We have been spoiled. Since the introduction of the Xeon "Nehalem" 5500 (Xeon 5500, March 2009), Intel has been increasing the core counts of their Xeon CPUs by nearly 50% almost every 18 months. We went from four to six (Xeon 5600) on June 2010. Sandy Bridge (Xeon E5-2600, March 2012) increased the core count to 8. That is only 33% more cores, but each core was substantially faster than the previous generation. Ivy Bridge EP (Xeon E5-2600 v2, launched September 2013) increased the core count from 8 to 12, the Haswell-EP (Xeon E5-2600 v3, sept 2014) surprised with an 18-core flagship SKU.

However it could not go on forever. Sooner or later Intel would need to slow down a bit on adding cores, for both power and space reasons, and today Intel has finally pumped the brakes a bit.

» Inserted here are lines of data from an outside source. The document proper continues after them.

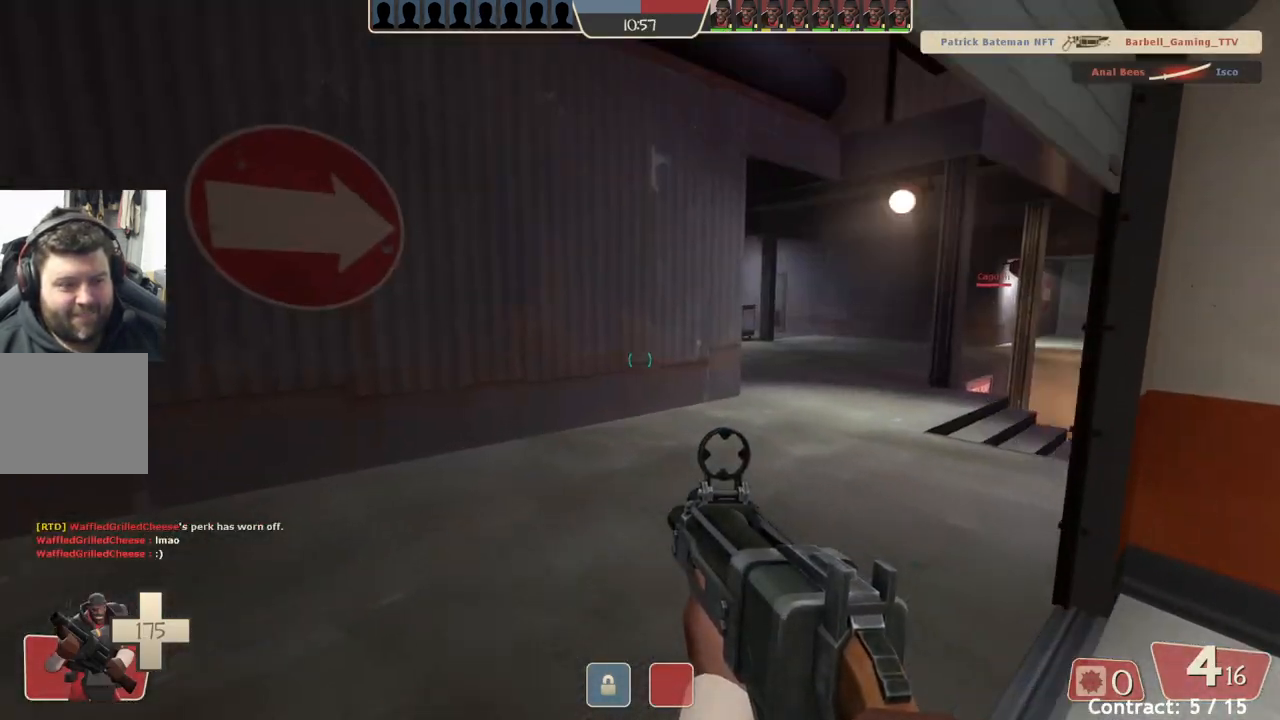
{"buttons": [], "left_stick": "up", "events": []}
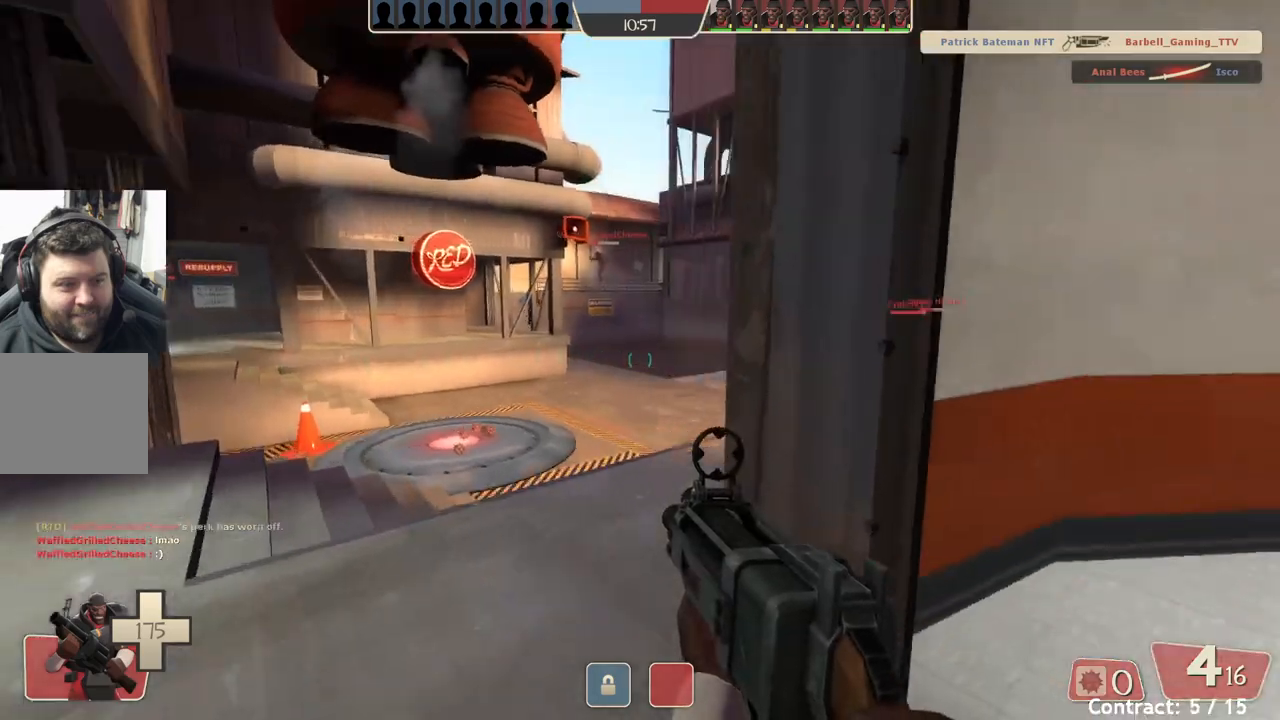
{"buttons": [], "left_stick": "up", "events": []}
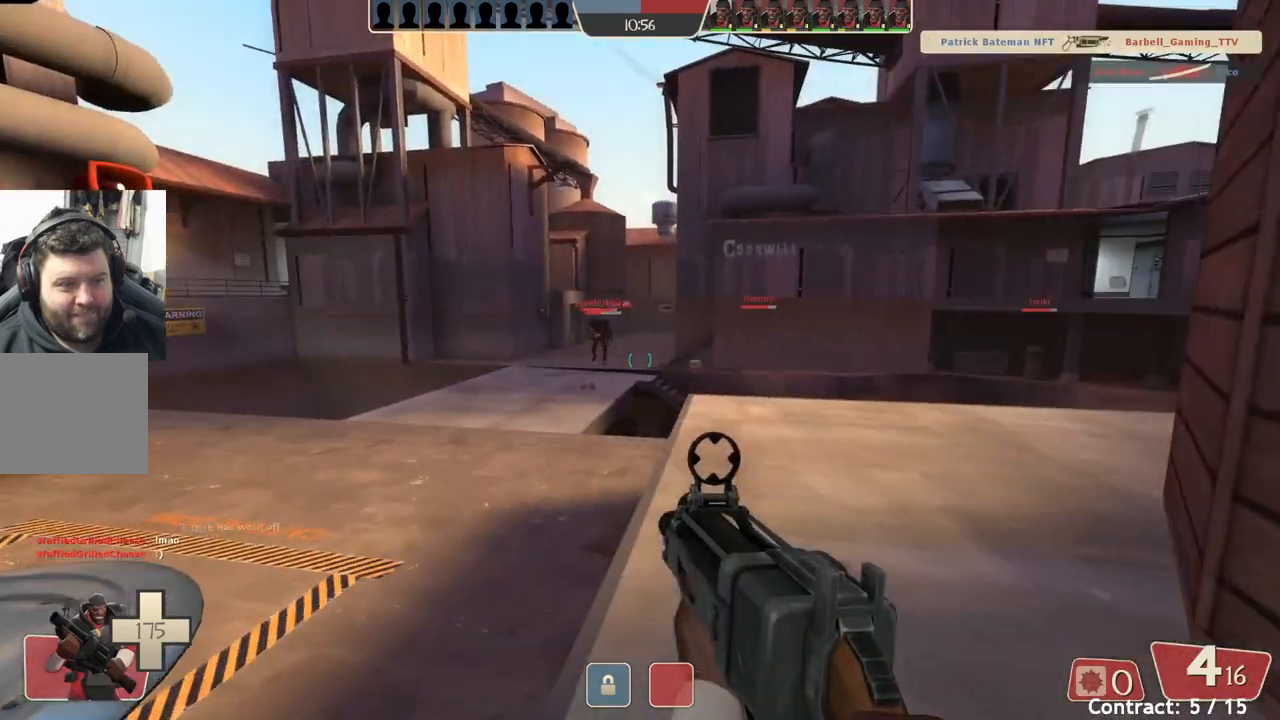
{"buttons": [], "left_stick": "up", "events": []}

Launching today is the latest generation of Intel's Xeon E5 processors, the Xeon E5 v4 series.Fifteen months after Intel's Broadwell architecture and 14nm process first reached consumers, Broadwell has finally reached the multi-socket server space with Broadwell-EP. Like past EP cores, Broadwell-EP is the bigger, badder sibling of the consumer Broadwell parts, offering more cores, more memory bandwidth, more cache, and more server-focused features. And thanks to the jump from their 22nm process to their current-generation 14nm process, Intel gets to reap the benefits of a smaller, denser process.

Getting back to our discussion of core counts then, even with the jump to 14nm, Intel has played it more conservatively with their core counts. Compared to the Xeon E5 v3 (Haswell-EP), Xeon E5 v4 (Broadwell-EP) makes a smaller jump, going from 18 cores to 24 cores, for an increase of 33%. Yet even then, for the new Xeon E5 v4 "only" 22 cores are activated, so we won't get to see everything Broadwell-EP is capable of right away.

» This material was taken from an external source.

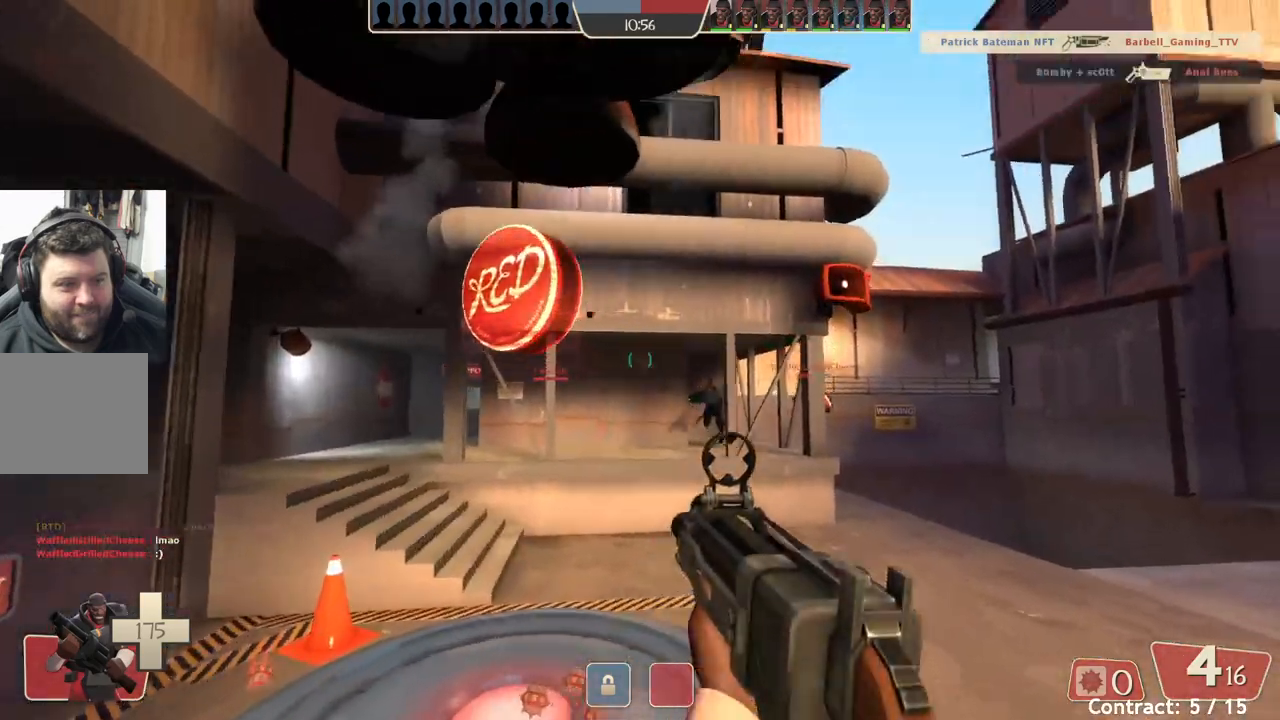
{"buttons": [], "left_stick": "up", "events": []}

Meanwhile the highest (turbo) clockspeed is still 3.6 GHz, base clocks are reduced with one or two steps and the core improvements are very modest (+5%). Consequently, performance wise, this is probably the least spectacular product refresh we have seen in many years.

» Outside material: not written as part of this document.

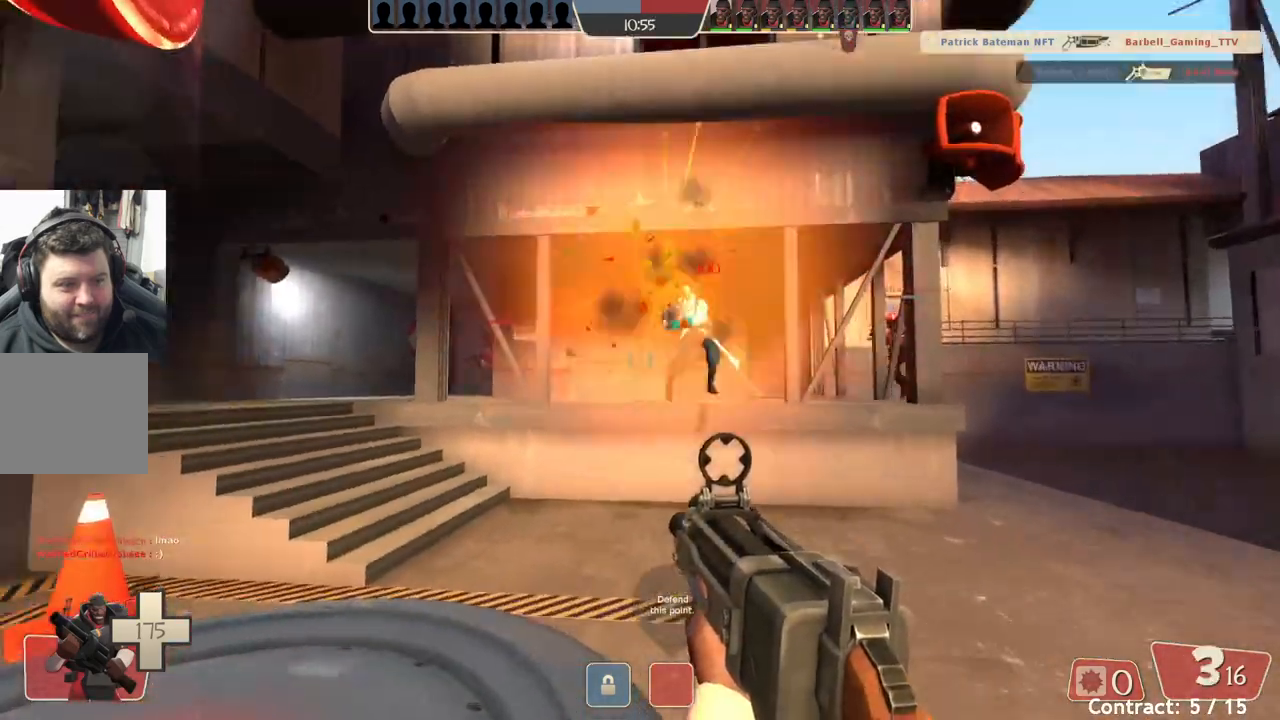
{"buttons": [], "left_stick": "down-right", "events": [[33, "left_stick", "up-right"], [167, "left_stick", "right"], [267, "left_stick", "down-right"]]}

But there are still enough paper specs that make the Broadwell version of the Xeon E5 attractive. It finds a home in the same LGA 2011-3 socket. Few people will in-place upgrade from Xeon E5 v3s to Xeon E5 v4s, but using the same platform means less costs for the server vendors, and more software maturity (drivers etc.) for the buyers.


They look very different but fit in the same socket: Xeon E5 v4 on top, Xeon E5 v3 at the bottom

Broadwell also has several features that make it a more attractive processor for virtualized servers. Finer granular control over how applications share the uncore (caches and memory bandwidth) to avoid scenarios where low priority applications slow down high priority ones. Meanwhile quite a few improvements have been made to make the I/O intensive applications run smoother on top of a virtualized layer. Most businesses run their applications virtualized and virtualization is still the key ingredient of the fast growing cloud services (Amazon, Digital Ocean, Azure...), and more and more telecom operators are starting to virtualized their services, so these new features will definitely be put to good use. And of course, Intel made quite a few subtle - but worth talking about - tweaks to keep the HPC (mostly "simulation" and "scientific calculation software) crowd happy.

But don't make the mistake to think that only virtualization and HPC are the only candidates for the new up-to-22-cores Xeons. The newest generation of data analytics frameworks have made enormous performance steps forward by widening the network and storage bandwidth bottlenecks. One example is Apache Spark, which can crunch through terabytes of data much more efficiently than its grandparent Hadoop by making better use of RAM. To get results out of a massive hump of text data, for example, you can use some of most advanced statistical and machine learning algorithms. Mix machine learning with data mining and you get an application that is incredibly CPU-hungry but does not need the latest and fastest NVMe-based SSDs to keep the CPU busy.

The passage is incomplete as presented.